** RECORDS SUPPLIED follows **

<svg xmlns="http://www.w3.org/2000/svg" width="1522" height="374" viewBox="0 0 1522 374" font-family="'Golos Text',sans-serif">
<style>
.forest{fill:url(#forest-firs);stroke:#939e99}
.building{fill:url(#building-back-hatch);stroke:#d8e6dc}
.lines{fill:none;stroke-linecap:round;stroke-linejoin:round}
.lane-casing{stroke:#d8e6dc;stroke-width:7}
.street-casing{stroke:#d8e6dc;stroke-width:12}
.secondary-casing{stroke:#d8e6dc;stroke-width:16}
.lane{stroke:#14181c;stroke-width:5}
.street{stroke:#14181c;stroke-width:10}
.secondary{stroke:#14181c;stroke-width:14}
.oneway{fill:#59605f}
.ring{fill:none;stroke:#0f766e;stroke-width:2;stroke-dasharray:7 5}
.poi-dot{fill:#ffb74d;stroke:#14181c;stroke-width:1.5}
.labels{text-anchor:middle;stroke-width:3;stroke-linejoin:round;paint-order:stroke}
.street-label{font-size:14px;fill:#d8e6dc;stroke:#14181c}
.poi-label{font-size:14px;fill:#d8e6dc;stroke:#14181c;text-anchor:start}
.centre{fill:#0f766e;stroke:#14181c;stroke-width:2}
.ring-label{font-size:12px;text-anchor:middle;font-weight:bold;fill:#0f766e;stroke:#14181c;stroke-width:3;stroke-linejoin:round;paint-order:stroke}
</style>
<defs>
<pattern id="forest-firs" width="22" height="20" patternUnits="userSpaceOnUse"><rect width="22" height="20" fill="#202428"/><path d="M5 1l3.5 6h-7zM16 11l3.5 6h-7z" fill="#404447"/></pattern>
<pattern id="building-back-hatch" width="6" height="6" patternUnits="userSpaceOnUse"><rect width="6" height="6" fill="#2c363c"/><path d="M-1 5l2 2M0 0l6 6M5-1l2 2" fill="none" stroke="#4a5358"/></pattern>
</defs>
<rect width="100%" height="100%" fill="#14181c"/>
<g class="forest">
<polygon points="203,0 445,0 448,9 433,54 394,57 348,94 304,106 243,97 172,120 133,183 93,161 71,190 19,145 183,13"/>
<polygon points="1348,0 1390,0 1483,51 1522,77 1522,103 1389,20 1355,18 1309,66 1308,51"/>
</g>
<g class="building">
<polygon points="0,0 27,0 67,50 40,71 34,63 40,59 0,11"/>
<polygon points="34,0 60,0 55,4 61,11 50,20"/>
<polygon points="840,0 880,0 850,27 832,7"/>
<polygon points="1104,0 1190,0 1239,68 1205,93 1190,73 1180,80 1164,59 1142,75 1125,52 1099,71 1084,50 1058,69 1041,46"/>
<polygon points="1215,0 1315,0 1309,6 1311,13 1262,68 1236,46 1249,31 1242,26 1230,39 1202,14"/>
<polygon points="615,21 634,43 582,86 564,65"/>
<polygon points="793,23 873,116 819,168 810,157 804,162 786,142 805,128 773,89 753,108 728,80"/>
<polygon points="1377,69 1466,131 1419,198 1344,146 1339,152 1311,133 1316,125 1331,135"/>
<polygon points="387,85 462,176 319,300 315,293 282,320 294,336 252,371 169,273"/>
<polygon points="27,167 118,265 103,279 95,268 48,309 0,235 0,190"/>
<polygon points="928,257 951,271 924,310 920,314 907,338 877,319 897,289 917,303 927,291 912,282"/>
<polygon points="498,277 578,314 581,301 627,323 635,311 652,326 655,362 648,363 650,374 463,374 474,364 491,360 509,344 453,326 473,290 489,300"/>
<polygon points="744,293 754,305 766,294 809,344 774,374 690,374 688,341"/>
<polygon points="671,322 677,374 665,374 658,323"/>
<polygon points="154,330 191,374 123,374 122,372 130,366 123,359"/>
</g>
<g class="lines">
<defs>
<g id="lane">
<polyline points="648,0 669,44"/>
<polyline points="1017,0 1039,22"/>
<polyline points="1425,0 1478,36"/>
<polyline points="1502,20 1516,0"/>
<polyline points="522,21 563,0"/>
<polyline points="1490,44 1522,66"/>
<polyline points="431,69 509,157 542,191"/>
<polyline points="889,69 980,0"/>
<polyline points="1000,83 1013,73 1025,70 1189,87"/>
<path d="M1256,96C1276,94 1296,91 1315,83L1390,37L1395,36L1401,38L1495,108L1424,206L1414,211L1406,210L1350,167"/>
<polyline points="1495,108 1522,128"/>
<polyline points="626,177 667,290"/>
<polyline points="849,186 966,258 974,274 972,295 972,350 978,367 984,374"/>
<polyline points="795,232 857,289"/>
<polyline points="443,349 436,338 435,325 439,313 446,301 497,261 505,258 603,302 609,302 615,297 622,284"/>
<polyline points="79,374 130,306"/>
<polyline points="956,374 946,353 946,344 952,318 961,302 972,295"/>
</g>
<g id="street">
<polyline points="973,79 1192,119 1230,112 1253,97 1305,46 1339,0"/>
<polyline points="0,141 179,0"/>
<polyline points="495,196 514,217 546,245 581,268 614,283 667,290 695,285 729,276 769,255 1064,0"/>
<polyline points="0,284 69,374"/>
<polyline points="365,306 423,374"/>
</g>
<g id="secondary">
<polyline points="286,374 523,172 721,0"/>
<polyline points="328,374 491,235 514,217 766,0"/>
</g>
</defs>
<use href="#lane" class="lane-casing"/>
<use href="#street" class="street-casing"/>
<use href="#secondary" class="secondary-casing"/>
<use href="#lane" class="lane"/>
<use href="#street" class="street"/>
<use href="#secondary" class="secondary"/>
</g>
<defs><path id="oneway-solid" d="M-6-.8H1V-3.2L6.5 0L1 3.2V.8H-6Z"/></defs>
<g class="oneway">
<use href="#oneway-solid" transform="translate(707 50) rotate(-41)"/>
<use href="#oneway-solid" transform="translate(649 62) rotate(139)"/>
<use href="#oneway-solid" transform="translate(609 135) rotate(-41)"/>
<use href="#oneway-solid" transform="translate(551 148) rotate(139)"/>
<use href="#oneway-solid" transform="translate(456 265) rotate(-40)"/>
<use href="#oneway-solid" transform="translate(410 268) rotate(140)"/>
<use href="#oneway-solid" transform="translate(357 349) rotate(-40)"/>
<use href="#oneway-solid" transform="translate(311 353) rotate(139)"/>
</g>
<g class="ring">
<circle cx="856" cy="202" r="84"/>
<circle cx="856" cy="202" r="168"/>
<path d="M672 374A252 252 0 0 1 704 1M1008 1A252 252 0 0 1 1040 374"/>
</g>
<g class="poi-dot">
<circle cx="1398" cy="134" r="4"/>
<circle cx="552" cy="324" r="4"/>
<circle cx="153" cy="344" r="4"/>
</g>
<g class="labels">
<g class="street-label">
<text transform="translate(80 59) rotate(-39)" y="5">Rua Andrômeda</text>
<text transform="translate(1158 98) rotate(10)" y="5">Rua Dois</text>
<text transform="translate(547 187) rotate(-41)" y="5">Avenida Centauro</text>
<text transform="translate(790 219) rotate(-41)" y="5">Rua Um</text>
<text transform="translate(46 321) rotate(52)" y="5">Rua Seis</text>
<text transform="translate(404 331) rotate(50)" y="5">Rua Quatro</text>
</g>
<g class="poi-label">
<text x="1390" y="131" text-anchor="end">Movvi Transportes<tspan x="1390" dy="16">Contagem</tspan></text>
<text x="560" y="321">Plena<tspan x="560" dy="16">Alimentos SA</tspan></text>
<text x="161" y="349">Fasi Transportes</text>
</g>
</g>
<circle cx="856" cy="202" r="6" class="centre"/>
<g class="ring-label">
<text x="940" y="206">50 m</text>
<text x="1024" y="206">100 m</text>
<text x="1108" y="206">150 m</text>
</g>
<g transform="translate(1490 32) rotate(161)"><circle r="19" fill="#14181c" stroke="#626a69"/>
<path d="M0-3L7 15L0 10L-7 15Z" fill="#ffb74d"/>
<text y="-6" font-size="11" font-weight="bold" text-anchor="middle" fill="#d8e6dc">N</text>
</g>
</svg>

** End of RECORDS SUPPLIED **

* **EXERCISE**
For each line above that contains the word "casing", make a copy.

* **ANSWER FOR THE TASK**
.lane-casing{stroke:#d8e6dc;stroke-width:7}
.street-casing{stroke:#d8e6dc;stroke-width:12}
.secondary-casing{stroke:#d8e6dc;stroke-width:16}
<use href="#lane" class="lane-casing"/>
<use href="#street" class="street-casing"/>
<use href="#secondary" class="secondary-casing"/>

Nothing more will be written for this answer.